AI-generated texts also showed a marked preference for positive and motivational language, possibly to make the content more engaging or relatable to readers. In contrast, negative emotions—especially anger and sadness—were consistently reduced. This suggests a tendency for LLMs to avoid sensitive or potentially harmful content, regardless of whether the text was factual or deceptive. This behavior is likely the result of alignment mechanisms that steer models away from producing upsetting or inappropriate material. The trend was even more pronounced in fake news, where humans used more expressions of negative affect to provoke stronger emotional reactions or to make messages more dramatic and persuasive.

Additionally, cognitive language also increased in AI-generated texts, particularly in real news, where higher usage of certainty and causal expressions contributed to a more structured and authoritative style. In fake news, however, LLMs tended to adopt a more assertive tone, showing fewer markers of doubt or discrepancies than human writers.
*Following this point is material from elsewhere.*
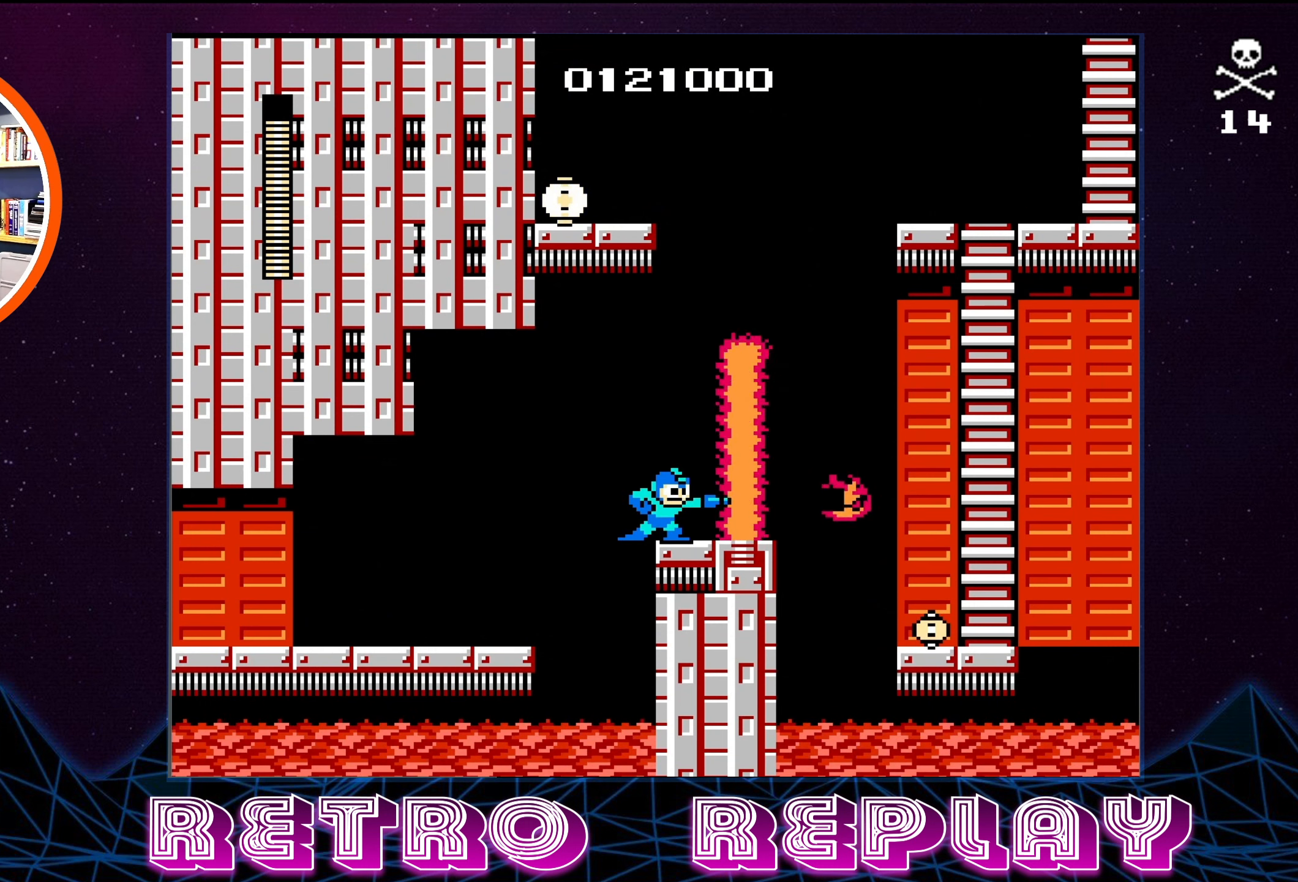
{"buttons": [], "events": []}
Regarding perceptual language, there was a consistent emphasis on visual descriptions over auditory or other sensory terms, reflecting the tendency of models to be trained predominantly on descriptive and visually oriented information, rather than on experiences grounded in embodied human perception.
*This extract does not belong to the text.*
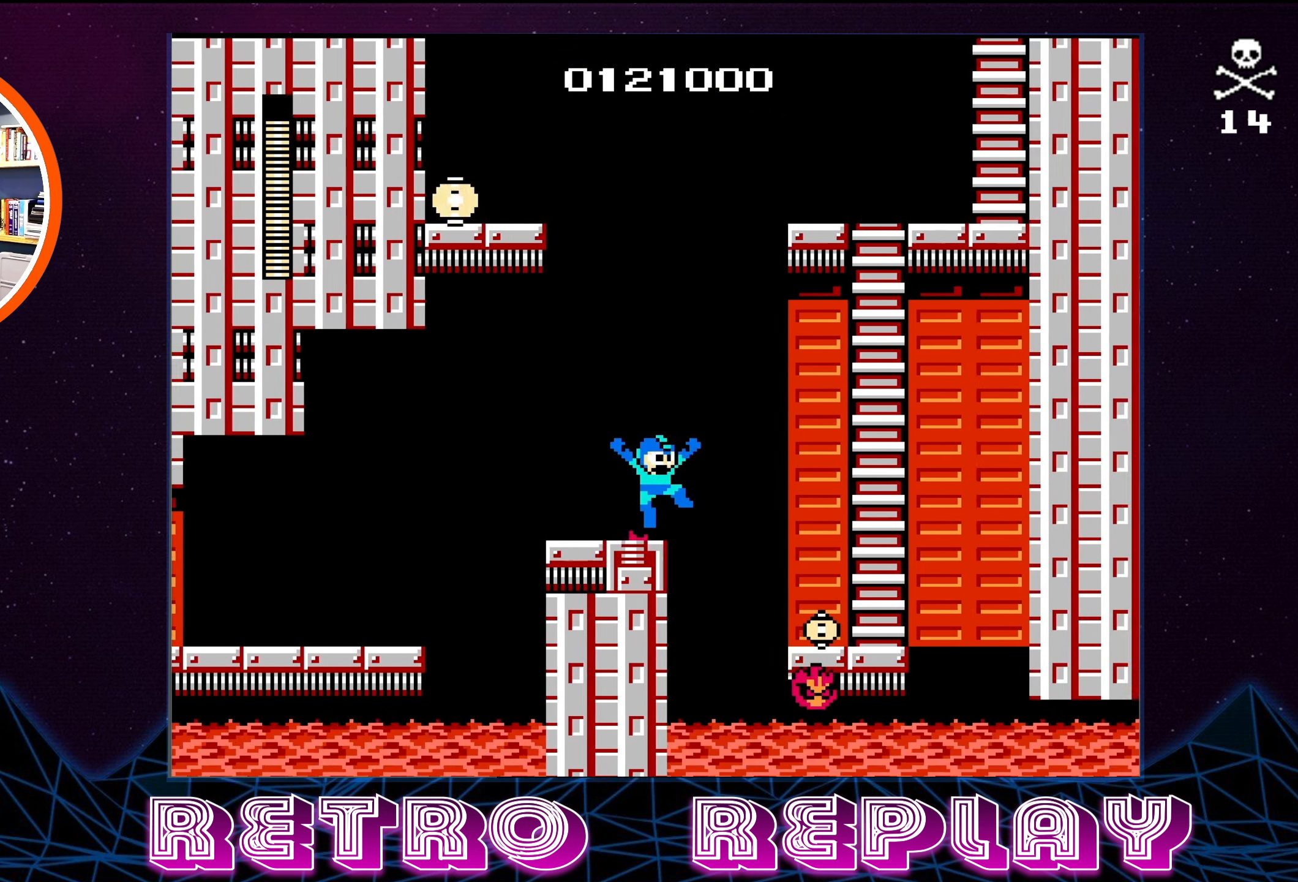
{"buttons": ["DPAD_RIGHT"], "events": [[400, "A", "up"]]}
While all three LLMs followed similar patterns, Llama generally exhibited more substantial increases in affective and motivational attributes, suggesting a more emotionally expressive style. Mistral maintained a balanced profile across categories, and GPT-4o showed a more neutral and polished output with comparatively low emotional intensity. We conducted a robustness test comparing LIWC category correlations between the three LLMs with pre-LLM human-generated content, the results of which are summarized in Figure 2. Those results show strong concordance with the results obtained here as well.Figure 2LIWC category correlation between control group and fake news(A) ChatGPT.(B) Mistral.(C) LlaMA.Each scatterplot shows the correlation analysis (Pearson’s and Spearman’s) to assess whether linguistic patterns in fake news articles align with those in pre-AI human-generated content (the control group).LIWC, linguistic inquiry and word count.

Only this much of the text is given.